Tracy Burr Strong (6 October 1943 – 11 May 2022) was a philosopher and political theorist. His first book, Friedrich Nietzsche and the Politics of Transfiguration (1974) was recognised as a valuable contribution to scholarship on the German philosopher Friedrich Nietzsche. It repositioned Nietzsche's project as political against the assumption that Nietzsche's philosophy was apolitical.

== Life and career ==
Strong was born in Weixian, China, while his parents were being held within a Japanese prisoner-of-war camp. A Swedish vessel, the Gripsholm, took Strong as a baby to New York for repatriation, arriving on 18 December 1943. He was educated at Collège de Genève and at Oberlin College (where he played soccer, was on the fencing team, and majored in government), earning a BA in 1963. He received a PhD from Harvard University in 1968. He was Henry Kissinger's teaching assistant, and was president of the Harvard chapter of Students for a Democratic Society.

As an instructor at Harvard University he taught political theory, a topic he continued to pursue with appointments at the University of Pittsburgh, Amherst and at the University of California at San Diego, where he also served as Associate Chancellor (as well as department chair) until his retirement after which he took up a new appointment in the department of Politics and International Relations at the University of Southampton.
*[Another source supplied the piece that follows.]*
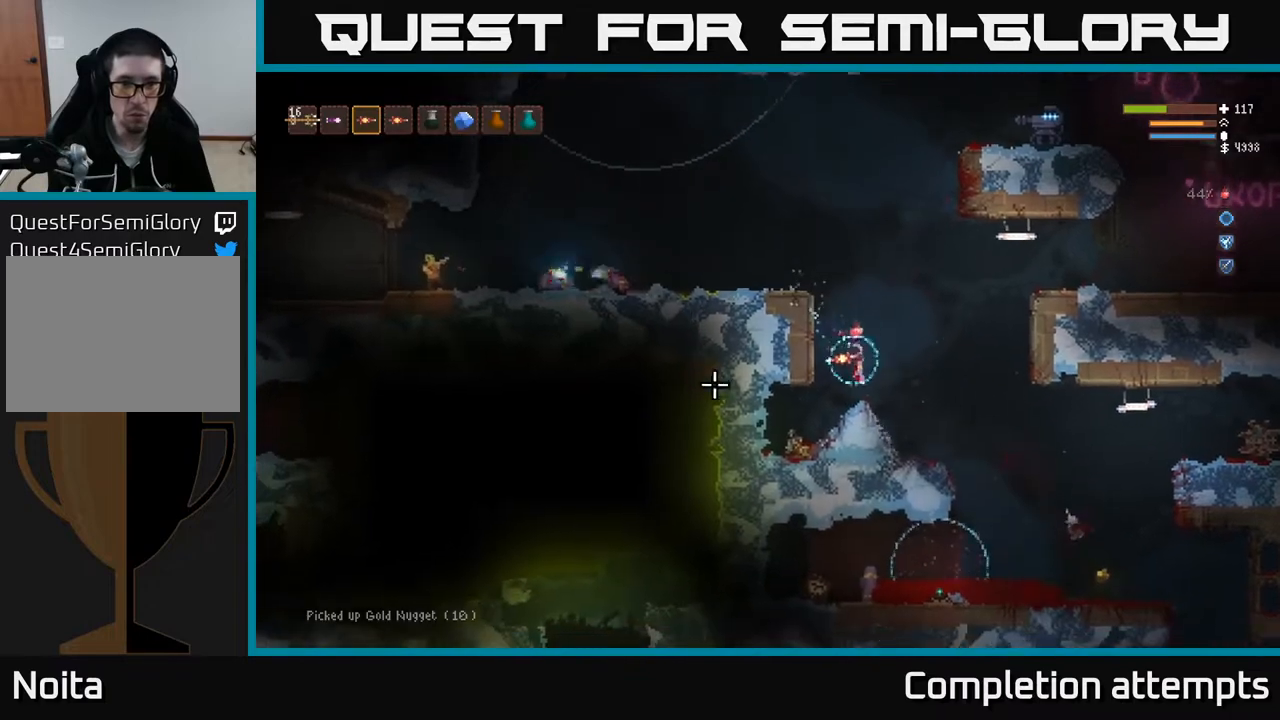
{"buttons": [], "left_stick": "right", "right_stick": "left", "events": []}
He also taught at Barcelona University and the University of Lyon in addition to Florence. He was appointed to an international research project in ethnography at Heidelberg University. Until his death, he was lecturing and mentoring students at the University of Southampton, where he was only a few weeks away from his second retirement.

== Philosophical and other academic work ==
Considered an "eminent interpreter of Rousseau and Nietzsche", Strong published on political theory and philosophy with additional interests in the history of ideas, aesthetics in the contexts of film and traditional art forms. He was also an authority on Carl Schmitt and he published journal papers and books on Hobbes, Rousseau, Nietzsche, and Shakespeare and Mark Twain among others.

His first book, Friedrich Nietzsche and the Politics of Transfiguration, published in 1974, was considered a watershed moment in both political philosophy and Nietzsche studies. His later text, Politics Without Vision: Thinking without a Banister in the Twentieth Century won the David Easton Prize in 2013.

From 1990 to 2000, an exceptional ten-year tenure, he served as editor of the journal Political Theory and co-authored a biography of his great-aunt, the author and journalist Anna Louise Strong. In his latter years he embarked on studies of the role of good and evil, in addition to Jesus and love in Nietzsche's work. Additionally, he was a long time friend of Stanley Cavell whom he first met at Harvard.

He had an abiding interest in Richard Wagner, Beethoven, and music in general, as well as Samuel Beckett and Mark Twain, Abraham Lincoln, Ralph Waldo Emerson, Hawthorne, Wallace Stevens, and Shakespeare.

== Selected writings ==
=== Authored volumes ===
- Friedrich Nietzsche and the Politics of Transfiguration, Berkeley, CA: University of California Press, 1975. Expanded edition, Champaign, Illinois: University of Illinois Press, 1999.
- The Idea of Political Theory: Reflections on the Self in Political Time & Place, Notre Dame: University of Notre Dame Press, 1990.
- Jean-Jacques Rousseau: The Politics of the Ordinary, Lanham, Maryland: Rowman & Littlefield, 2002. Originally published in 1994 by Sage Publications.
- Right in Her Soul: The Life of Anna Louise Strong (with Helene Keyssar), New York: Random House, 1983.
- Politics Without Vision: Thinking Without a Banister in the Twentieth Century, Chicago, IL: University of Chicago Press, 2012.
- Learning One’s Native Tongue: Citizenship, Contestation, and Conflict in America, Chicago, IL: University of Chicago Press, 2019.